Следующие большие перемены произошли в 1880-х годах. Они могли бы произойти и раньше, если бы министр образования Виктор Дюрюи успел развить планы, разработанные им в 1867 году. Но он этого не сделал, и большинство его инициатив так и остались в стадии проектов. В 1881 году все сборы и плата за обучение в государственных начальных школах были отменены. В 1882 г. было введено обязательное посещение государственной или частной школы. В 1883 г. каждая деревня или село, в которых проживало более 20 детей школьного возраста, должны были содержать государственную начальную школу. В 1885 г. были выделены субсидии на строительство и содержание школ, а также на оплату труда учителей. В 1886 г. была введена программа преподавания начальных дисциплин, а также подробно разработаны положения об инспекции и контроле.

Заметим, что принятие этой политики совпало с огромными расходами по плану Фрейсине. К миллионам, потраченным на строительство дорог, добавились огромные суммы на школы: 17 320 школ должны были быть построены, 5 428 расширены, 8 381 отремонтированы. Созданный в 1878 г. школьный фонд за семь лет выделил 311 млн. франков в виде субсидий и еще 231 млн. франков в виде займов. При этом бюджет на народное образование вырос с 53 640 714 франков в 1878 г. до 133 671 671 франка в 1885 г., что было достаточно для того, чтобы деньги потекли по стране и убедили нерешительных людей в достоинствах новой политики.

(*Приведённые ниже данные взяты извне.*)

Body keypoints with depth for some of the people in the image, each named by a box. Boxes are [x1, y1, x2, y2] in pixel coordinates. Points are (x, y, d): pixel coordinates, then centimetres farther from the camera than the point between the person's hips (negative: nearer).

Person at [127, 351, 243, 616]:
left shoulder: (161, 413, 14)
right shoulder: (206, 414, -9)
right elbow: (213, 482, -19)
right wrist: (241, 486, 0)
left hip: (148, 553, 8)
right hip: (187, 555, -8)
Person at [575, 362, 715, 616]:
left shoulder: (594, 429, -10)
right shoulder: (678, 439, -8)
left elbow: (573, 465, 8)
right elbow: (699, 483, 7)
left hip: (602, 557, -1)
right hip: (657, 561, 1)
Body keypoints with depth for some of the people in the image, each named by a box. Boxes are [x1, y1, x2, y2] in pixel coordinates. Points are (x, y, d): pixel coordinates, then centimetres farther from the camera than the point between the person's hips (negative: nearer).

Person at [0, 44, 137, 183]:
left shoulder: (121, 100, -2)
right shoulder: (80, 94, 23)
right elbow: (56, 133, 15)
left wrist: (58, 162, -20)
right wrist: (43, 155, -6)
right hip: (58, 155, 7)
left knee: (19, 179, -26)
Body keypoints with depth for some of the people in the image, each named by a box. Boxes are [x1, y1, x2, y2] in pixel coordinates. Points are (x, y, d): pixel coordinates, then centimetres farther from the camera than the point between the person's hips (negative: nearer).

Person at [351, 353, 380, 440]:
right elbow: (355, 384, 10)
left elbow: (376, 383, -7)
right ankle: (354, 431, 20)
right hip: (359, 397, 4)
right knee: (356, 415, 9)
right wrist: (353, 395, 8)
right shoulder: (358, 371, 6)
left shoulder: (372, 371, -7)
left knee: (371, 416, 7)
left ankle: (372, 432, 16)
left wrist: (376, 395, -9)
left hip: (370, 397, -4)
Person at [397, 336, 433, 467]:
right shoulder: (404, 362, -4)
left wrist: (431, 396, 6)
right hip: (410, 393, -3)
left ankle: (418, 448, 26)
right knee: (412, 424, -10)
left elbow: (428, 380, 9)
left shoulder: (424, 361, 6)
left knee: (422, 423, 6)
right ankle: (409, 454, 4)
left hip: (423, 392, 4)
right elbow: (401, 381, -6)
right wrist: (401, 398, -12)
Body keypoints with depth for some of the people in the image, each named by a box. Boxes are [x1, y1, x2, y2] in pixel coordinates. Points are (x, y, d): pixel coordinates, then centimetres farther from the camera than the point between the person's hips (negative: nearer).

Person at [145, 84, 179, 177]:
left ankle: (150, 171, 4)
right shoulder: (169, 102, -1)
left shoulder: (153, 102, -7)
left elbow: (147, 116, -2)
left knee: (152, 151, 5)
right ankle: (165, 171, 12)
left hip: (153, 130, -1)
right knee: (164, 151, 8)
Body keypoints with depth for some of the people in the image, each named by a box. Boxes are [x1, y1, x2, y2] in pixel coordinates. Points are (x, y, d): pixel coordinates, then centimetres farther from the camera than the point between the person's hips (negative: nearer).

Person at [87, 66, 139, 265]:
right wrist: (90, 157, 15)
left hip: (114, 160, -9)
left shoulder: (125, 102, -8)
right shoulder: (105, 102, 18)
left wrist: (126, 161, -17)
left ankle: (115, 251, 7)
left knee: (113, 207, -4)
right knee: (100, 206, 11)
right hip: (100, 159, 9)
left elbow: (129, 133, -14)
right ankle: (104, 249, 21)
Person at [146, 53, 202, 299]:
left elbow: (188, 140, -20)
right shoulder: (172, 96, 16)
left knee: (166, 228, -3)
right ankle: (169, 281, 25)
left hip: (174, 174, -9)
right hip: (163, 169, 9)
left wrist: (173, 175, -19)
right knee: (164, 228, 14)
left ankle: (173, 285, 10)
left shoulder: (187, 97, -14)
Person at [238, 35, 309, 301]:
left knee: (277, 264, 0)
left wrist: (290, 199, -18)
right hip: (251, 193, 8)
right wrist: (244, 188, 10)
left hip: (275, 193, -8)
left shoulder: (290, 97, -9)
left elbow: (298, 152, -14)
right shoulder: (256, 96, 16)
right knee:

В некоторых регионах Франции педагогам пришлось потрудиться. К югу от линии, обозначавшей лучшие и худшие районы в области начального образования, - диагонали, идущей от Сен-Мало до Женевы, - в 1881 г. в 16 департаментах с населением 6,5 млн. душ уровень неграмотности среди призывников превышал 20%; в девяти из них он колебался от 26,1% (Коррез) до 41,3% (Морбиан)"° Даже эти цифры на несколько процентных пунктов занижали степень неграмотности. В них не учитывались мужчины, не являвшиеся призывниками. В них не учтены женщины, уровень неграмотности которых был гораздо выше, чем у мужчин. При этом не делалось различий между городской и сельской местностью, чтобы показать, что даже в самых отсталых регионах - Нижней Бретани, центре от Шера до Дордони и Ардеша, Пир-не - сельская местность была неизменно хуже. В том же 1881 году учителя в Лоте сообщали, что в их коммунах семь человек из десяти были неграмотны, и только один из трех, умевших читать, мог также писать, и то "очень плохо". К началу века грамотность призывников в Финистере была не намного ниже средней по стране. Но при обследовании группы в Шатолене призывная комиссия обнаружила, что примерно каждый третий мужчина из Плейбена, Шатонефа, Уэльгоата и Карха неграмотен".